### Challenge
Can you lay out the rows below as a JSON list of strings, one string per line with blank lines left out? Begin with the first line of the rows and stop after the line that contains "- row: Theodore", including both.

### Records shown
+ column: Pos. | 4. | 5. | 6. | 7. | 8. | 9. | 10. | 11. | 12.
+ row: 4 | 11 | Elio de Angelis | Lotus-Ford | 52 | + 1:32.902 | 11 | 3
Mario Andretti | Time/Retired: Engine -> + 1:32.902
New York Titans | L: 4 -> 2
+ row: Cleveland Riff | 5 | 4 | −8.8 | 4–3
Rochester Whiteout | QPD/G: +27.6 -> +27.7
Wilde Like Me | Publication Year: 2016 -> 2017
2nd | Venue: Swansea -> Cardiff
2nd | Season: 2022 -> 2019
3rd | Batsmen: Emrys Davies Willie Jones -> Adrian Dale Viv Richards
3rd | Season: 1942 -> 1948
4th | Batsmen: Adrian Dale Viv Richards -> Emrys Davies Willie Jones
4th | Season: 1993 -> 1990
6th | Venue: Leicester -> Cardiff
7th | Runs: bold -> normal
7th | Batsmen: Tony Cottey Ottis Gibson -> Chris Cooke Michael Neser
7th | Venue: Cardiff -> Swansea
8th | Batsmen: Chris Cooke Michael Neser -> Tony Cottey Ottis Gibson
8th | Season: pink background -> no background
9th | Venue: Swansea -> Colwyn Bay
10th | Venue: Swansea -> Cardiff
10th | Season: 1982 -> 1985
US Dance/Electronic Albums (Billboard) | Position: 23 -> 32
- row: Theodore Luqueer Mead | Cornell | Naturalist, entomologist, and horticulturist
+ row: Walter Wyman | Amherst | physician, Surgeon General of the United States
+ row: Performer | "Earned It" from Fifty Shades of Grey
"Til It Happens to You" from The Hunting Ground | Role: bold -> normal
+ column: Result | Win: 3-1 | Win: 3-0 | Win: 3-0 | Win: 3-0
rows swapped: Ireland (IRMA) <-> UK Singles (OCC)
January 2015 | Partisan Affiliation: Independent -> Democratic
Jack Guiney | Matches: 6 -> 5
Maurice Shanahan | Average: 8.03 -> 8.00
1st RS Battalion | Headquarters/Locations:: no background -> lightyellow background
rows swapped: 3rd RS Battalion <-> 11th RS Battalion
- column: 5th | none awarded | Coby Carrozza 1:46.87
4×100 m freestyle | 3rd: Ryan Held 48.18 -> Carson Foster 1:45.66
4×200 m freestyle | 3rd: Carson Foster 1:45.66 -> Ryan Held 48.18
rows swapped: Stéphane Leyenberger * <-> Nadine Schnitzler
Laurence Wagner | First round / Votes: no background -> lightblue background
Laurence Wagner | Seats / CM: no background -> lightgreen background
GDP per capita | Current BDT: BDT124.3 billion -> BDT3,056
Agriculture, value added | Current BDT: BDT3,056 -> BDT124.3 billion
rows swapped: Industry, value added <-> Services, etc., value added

### Complete output
[
  "+ column: Pos. | 4. | 5. | 6. | 7. | 8. | 9. | 10. | 11. | 12.",
  "+ row: 4 | 11 | Elio de Angelis | Lotus-Ford | 52 | + 1:32.902 | 11 | 3",
  "Mario Andretti | Time/Retired: Engine -> + 1:32.902",
  "New York Titans | L: 4 -> 2",
  "+ row: Cleveland Riff | 5 | 4 | −8.8 | 4–3",
  "Rochester Whiteout | QPD/G: +27.6 -> +27.7",
  "Wilde Like Me | Publication Year: 2016 -> 2017",
  "2nd | Venue: Swansea -> Cardiff",
  "2nd | Season: 2022 -> 2019",
  "3rd | Batsmen: Emrys Davies Willie Jones -> Adrian Dale Viv Richards",
  "3rd | Season: 1942 -> 1948",
  "4th | Batsmen: Adrian Dale Viv Richards -> Emrys Davies Willie Jones",
  "4th | Season: 1993 -> 1990",
  "6th | Venue: Leicester -> Cardiff",
  "7th | Runs: bold -> normal",
  "7th | Batsmen: Tony Cottey Ottis Gibson -> Chris Cooke Michael Neser",
  "7th | Venue: Cardiff -> Swansea",
  "8th | Batsmen: Chris Cooke Michael Neser -> Tony Cottey Ottis Gibson",
  "8th | Season: pink background -> no background",
  "9th | Venue: Swansea -> Colwyn Bay",
  "10th | Venue: Swansea -> Cardiff",
  "10th | Season: 1982 -> 1985",
  "US Dance/Electronic Albums (Billboard) | Position: 23 -> 32",
  "- row: Theodore Luqueer Mead | Cornell | Naturalist, entomologist, and horticulturist"
]